START DATASET RECORDS

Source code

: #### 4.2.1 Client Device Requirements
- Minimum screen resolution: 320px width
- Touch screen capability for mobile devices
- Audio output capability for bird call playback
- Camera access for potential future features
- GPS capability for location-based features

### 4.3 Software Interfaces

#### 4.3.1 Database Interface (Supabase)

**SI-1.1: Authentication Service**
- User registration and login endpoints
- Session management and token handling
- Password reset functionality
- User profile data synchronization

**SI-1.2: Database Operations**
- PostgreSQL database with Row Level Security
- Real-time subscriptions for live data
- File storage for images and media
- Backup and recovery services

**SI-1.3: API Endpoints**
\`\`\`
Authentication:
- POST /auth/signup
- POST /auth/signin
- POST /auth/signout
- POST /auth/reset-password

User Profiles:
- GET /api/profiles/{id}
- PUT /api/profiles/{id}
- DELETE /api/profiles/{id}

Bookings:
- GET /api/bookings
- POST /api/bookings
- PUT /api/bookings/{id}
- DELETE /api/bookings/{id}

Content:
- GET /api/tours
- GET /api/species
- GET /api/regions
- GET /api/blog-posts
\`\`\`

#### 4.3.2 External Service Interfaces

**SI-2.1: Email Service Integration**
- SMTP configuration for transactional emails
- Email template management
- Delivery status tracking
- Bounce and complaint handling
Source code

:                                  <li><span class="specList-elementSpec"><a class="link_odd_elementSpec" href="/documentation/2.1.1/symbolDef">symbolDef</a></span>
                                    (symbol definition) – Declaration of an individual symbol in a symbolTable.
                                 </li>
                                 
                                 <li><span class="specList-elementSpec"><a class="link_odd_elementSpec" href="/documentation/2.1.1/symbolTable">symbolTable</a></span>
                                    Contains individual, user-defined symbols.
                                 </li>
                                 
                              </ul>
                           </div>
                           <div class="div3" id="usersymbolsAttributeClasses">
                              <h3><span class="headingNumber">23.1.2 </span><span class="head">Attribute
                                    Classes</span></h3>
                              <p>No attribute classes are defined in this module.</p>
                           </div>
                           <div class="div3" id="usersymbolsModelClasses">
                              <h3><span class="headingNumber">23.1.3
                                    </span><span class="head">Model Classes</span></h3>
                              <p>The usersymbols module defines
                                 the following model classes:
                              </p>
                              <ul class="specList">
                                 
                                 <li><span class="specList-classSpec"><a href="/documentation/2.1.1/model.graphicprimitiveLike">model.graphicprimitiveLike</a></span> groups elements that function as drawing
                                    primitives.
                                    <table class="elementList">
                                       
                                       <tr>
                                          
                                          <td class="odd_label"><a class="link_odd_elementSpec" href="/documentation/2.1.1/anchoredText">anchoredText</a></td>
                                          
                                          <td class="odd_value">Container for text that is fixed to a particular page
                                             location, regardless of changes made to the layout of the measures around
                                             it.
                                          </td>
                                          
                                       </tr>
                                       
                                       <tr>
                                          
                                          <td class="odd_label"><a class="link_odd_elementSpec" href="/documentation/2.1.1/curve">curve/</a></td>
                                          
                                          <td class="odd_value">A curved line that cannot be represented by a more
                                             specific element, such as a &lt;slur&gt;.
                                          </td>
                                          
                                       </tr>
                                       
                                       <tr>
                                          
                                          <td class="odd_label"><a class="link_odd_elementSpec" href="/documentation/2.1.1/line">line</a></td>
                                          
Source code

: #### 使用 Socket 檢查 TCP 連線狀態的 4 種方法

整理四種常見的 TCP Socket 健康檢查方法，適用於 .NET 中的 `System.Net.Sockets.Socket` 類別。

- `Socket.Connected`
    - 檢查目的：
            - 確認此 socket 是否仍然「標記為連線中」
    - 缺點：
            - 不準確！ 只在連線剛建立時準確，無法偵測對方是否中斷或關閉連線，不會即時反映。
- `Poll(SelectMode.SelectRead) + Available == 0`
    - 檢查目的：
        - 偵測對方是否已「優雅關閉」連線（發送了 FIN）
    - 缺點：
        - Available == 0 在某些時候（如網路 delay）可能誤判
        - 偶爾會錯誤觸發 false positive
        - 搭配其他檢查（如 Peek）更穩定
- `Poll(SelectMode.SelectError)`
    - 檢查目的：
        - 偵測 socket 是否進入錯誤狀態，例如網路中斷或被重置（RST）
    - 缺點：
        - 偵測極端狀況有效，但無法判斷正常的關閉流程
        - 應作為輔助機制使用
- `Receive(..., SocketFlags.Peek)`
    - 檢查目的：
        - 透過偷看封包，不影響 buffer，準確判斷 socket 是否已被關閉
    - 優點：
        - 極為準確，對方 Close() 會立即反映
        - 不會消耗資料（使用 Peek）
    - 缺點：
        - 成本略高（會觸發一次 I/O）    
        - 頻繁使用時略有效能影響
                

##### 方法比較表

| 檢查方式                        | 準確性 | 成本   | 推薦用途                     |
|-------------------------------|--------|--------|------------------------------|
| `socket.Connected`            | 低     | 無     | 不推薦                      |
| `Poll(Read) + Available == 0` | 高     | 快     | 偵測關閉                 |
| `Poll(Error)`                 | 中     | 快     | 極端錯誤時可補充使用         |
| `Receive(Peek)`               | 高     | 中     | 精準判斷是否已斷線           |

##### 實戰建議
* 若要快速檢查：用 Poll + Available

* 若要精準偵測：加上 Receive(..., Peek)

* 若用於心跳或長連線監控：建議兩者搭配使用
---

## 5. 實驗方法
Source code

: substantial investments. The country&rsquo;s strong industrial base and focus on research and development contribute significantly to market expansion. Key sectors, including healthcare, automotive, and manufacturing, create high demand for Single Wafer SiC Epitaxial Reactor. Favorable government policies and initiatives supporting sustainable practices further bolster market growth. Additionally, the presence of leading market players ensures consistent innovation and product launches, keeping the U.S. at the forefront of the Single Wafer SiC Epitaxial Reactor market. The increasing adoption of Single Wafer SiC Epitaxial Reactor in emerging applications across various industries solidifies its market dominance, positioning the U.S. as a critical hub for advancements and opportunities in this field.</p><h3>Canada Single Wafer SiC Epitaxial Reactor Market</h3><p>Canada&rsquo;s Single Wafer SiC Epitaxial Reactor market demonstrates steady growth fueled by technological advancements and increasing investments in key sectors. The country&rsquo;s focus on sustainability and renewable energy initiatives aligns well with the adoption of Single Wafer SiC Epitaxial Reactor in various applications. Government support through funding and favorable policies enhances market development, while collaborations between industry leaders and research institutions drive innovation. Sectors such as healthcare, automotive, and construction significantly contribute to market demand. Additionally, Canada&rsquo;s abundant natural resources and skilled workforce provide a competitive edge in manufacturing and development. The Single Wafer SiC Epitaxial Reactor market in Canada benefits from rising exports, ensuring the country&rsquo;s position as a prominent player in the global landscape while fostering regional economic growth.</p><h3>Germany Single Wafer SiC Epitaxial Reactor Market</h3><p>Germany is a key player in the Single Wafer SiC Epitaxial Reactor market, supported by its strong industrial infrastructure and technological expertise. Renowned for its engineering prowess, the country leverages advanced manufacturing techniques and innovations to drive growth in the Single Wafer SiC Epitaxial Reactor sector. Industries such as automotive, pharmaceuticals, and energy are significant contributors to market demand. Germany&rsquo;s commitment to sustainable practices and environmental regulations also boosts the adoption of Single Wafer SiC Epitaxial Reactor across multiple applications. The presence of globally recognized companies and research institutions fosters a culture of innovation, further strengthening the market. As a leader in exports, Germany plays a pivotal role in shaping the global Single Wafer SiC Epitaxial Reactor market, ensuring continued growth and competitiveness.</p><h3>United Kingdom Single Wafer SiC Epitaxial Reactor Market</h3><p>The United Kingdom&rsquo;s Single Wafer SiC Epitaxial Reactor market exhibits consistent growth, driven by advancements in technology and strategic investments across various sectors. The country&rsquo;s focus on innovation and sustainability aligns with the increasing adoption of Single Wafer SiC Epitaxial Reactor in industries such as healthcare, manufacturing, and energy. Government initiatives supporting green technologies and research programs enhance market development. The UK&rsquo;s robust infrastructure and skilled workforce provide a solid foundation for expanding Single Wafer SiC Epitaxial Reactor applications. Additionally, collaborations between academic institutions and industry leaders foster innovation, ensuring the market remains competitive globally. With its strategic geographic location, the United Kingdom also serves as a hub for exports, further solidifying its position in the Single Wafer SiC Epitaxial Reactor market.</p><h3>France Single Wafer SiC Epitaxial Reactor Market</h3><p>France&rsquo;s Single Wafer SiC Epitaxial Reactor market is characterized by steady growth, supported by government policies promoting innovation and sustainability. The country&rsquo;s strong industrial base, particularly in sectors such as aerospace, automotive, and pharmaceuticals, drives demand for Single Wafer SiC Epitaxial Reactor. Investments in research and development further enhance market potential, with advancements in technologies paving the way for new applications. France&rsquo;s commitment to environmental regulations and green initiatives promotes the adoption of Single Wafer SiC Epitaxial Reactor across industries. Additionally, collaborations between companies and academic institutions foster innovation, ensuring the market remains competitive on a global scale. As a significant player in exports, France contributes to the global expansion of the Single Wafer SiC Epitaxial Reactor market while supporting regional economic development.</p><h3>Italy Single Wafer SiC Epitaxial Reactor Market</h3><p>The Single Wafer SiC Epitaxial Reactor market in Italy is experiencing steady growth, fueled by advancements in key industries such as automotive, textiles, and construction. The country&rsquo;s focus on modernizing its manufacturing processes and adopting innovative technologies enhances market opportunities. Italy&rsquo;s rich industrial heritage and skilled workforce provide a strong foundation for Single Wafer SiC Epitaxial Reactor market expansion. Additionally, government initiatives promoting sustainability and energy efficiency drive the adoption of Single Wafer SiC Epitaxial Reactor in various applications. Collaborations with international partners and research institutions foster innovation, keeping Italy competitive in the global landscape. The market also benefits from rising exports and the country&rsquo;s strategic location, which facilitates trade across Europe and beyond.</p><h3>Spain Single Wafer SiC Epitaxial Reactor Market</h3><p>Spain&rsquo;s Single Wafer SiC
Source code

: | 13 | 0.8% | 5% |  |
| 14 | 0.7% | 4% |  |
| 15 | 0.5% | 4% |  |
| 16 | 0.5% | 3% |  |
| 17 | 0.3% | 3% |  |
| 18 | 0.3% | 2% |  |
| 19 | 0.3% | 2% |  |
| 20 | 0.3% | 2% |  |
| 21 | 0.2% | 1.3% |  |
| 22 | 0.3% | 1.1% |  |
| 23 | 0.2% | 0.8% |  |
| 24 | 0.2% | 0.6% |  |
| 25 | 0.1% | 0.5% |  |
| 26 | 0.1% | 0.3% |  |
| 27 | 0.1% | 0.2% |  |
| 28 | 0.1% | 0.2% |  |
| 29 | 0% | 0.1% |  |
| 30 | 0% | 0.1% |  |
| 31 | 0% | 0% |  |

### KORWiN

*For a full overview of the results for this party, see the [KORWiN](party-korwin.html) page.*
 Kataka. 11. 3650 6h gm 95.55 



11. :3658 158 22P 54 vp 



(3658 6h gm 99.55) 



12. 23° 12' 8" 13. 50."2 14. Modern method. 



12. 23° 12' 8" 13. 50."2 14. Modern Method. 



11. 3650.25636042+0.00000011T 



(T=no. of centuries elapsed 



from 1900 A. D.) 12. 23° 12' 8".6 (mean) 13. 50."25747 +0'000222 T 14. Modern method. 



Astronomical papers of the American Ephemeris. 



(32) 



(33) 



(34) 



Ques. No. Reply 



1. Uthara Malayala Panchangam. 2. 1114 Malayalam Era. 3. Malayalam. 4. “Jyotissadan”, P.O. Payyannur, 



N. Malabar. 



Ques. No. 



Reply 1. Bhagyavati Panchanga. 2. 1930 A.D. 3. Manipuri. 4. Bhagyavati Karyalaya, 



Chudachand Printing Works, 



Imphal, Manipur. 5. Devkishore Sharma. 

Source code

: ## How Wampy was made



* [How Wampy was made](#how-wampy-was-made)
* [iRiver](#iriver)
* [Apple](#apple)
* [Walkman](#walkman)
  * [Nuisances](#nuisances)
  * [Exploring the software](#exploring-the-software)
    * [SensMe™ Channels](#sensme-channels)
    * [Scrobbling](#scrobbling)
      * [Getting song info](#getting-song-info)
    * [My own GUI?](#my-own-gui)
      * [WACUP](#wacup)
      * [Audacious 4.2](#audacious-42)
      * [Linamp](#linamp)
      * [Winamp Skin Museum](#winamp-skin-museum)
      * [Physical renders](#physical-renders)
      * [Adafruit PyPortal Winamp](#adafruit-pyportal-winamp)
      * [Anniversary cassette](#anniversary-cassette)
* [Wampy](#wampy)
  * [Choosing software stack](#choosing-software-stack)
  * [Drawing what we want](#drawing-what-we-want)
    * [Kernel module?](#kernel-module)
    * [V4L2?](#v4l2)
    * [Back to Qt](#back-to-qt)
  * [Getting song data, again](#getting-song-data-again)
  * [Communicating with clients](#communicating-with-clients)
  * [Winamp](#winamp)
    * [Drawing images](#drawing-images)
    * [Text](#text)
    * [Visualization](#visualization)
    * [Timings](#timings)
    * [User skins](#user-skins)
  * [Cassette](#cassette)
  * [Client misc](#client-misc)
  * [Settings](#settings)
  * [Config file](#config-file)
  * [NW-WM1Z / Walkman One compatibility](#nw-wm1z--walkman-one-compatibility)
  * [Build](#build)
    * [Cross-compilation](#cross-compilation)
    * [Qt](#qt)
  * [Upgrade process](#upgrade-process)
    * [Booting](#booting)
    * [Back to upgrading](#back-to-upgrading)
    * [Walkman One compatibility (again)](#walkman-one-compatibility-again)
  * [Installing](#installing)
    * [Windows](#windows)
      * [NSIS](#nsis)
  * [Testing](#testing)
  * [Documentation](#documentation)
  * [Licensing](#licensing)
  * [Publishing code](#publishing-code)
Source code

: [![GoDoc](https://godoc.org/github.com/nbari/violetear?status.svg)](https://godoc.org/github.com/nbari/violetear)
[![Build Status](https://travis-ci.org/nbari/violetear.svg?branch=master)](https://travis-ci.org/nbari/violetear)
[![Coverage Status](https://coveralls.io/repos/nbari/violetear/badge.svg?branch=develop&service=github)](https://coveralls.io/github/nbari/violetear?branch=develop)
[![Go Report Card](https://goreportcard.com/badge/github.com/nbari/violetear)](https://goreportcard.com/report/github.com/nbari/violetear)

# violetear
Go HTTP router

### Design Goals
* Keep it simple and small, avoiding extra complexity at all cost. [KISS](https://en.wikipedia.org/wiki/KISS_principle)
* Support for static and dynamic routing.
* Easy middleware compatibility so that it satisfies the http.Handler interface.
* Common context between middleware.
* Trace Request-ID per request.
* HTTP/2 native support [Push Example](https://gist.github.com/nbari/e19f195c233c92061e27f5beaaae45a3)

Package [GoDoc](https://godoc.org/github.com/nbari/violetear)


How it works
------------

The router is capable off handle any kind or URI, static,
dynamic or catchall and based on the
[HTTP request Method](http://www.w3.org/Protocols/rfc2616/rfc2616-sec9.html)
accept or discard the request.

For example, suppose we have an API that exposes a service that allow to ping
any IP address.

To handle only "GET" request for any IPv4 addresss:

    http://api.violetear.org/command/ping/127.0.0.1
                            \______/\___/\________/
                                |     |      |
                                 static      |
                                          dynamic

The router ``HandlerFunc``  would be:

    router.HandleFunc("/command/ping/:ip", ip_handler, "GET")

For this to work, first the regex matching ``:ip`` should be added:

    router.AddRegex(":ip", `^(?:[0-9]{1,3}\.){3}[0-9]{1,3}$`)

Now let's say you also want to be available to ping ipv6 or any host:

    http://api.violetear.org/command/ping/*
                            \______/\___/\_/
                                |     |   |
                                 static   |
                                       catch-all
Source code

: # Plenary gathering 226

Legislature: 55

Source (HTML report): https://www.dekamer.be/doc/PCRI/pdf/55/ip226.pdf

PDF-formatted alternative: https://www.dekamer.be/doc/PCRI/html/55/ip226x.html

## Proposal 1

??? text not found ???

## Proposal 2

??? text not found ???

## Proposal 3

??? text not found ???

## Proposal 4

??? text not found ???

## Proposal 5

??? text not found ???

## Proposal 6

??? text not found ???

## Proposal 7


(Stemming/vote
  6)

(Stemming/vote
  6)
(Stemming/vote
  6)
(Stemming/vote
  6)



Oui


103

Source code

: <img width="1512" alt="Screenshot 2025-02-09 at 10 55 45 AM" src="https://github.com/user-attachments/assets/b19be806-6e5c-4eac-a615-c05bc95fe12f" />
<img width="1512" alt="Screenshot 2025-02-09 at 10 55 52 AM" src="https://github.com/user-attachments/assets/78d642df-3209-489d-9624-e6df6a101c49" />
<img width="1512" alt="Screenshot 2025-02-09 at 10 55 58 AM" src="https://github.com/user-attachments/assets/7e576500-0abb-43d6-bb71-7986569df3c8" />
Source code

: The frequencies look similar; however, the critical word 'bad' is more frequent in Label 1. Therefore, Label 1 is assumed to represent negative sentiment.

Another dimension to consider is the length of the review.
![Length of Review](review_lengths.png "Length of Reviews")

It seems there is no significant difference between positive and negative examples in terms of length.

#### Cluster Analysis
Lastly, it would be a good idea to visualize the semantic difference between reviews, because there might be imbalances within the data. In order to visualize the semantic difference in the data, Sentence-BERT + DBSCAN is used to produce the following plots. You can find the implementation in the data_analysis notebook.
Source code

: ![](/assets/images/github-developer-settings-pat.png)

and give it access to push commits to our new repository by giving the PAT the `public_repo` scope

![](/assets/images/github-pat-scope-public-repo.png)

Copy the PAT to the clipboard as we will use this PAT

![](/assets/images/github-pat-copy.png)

END DATASET RECORDS

[EXERCISE AIM]
Report every line above that contains the word "Reply", and copy each one in full. Case counts.

[EXERCISE SOLUTION]
Ques. No. Reply 
Reply 1. Bhagyavati Panchanga. 2. 1930 A.D. 3. Manipuri. 4. Bhagyavati Karyalaya, 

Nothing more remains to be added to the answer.